Ionescu T I, Taverne R H, Houweling P, Schouten A N, Schimmel G, van der Tweel I, van Dijk A
Institute of Anesthesiology, Utrecht University Hospital, The Netherlands.
Acta Anaesthesiol Belg. 1989;40(1):65-77.
Thirty six comparable patients, ASA 2, without cardiac disease, underwent aortic disobliteration, 19 under epidural 100 micrograms/kg morphine (EM) and 17 under epidural 2 micrograms/kg sufentanil (ES), combined with general anesthesia. To compare the hemodynamics, measurements were taken pre-operatively, after induction of general anesthesia, during aortic dissection, aortic cross-clamping and 3-5 minutes after the first revascularisation. Plasma and CSF drug levels were measured at intervals in 6 patients in the EM end 5 patients in the ES group. Both drugs provided satisfactory analgesia which persisted for 10.4 hours in the EM and 6.3 hours in the ES group. The fall in systemic pressure and left ventricular work in both groups after induction of general anesthesia suggests that EM and ES must be used with caution in patients with hypovolemic or cardiovascular disease. There was a significant difference in SVR between the two groups during the aortic dissection, due to a rise in SBP in the ES group and a tendency for SVR to fall in the EM group. However significant differences in left ventricular work did not occur. Notable was the absence of significant changes in filling pressure, CI and left ventricular function during aortic cross-clamping. After revascularization a significant decrease in systolic blood pressure occurred in association with an increase in heart rate in the EM group. The influence of the plasma and CSF concentrations of morphine and sufentanil on the hemodynamic changes during surgery were evaluated.

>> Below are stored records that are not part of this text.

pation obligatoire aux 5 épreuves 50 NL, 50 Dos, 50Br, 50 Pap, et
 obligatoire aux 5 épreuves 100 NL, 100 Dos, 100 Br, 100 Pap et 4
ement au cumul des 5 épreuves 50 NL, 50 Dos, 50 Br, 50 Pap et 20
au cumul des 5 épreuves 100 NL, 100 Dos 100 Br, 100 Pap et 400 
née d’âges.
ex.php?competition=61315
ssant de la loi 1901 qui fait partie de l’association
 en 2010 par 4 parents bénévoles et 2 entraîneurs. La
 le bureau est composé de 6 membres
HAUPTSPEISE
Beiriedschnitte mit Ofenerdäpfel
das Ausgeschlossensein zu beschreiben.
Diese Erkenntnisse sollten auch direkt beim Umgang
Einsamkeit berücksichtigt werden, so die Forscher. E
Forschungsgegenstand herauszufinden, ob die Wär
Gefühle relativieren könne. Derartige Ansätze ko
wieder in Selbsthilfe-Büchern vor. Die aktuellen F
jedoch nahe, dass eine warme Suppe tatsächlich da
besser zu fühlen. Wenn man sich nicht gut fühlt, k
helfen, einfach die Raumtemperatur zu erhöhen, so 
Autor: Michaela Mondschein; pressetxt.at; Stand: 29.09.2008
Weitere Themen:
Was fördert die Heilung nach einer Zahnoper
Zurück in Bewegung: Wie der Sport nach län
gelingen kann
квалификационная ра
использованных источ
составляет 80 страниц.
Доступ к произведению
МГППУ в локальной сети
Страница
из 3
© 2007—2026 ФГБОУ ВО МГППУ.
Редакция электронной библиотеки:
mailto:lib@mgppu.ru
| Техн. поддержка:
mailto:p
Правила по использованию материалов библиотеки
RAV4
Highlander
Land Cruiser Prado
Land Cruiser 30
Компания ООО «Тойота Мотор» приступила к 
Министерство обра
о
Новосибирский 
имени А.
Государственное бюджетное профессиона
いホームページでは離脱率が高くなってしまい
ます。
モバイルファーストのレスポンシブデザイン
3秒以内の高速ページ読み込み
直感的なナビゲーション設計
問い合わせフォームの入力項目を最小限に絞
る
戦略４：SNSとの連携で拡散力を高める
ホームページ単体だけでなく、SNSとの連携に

36例ASA 2级、无心脏病的可比患者接受了主动脉再通术,其中19例接受硬膜外注射100微克/千克吗啡(EM),17例接受硬膜外注射2微克/千克舒芬太尼(ES),均联合全身麻醉。为比较血流动力学,在术前、全身麻醉诱导后、主动脉夹层分离期间、主动脉交叉钳夹时以及首次血管再通后3至5分钟进行测量。在EM组的6例患者和ES组的5例患者中定期测量血浆和脑脊液药物水平。两种药物均提供了满意的镇痛效果,EM组持续10.4小时,ES组持续6.3小时。全身麻醉诱导后两组的体循环压力和左心室做功下降表明,对于低血容量或心血管疾病患者,使用EM和ES时必须谨慎。在主动脉夹层分离期间,两组之间的体循环阻力存在显著差异,原因是ES组收缩压升高,而EM组体循环阻力有下降趋势。然而,左心室做功没有显著差异。值得注意的是,在主动脉交叉钳夹期间,充盈压、心脏指数和左心室功能没有显著变化。血管再通后,EM组收缩压显著下降,同时心率增加。评估了吗啡和舒芬太尼的血浆和脑脊液浓度对手术期间血流动力学变化的影响。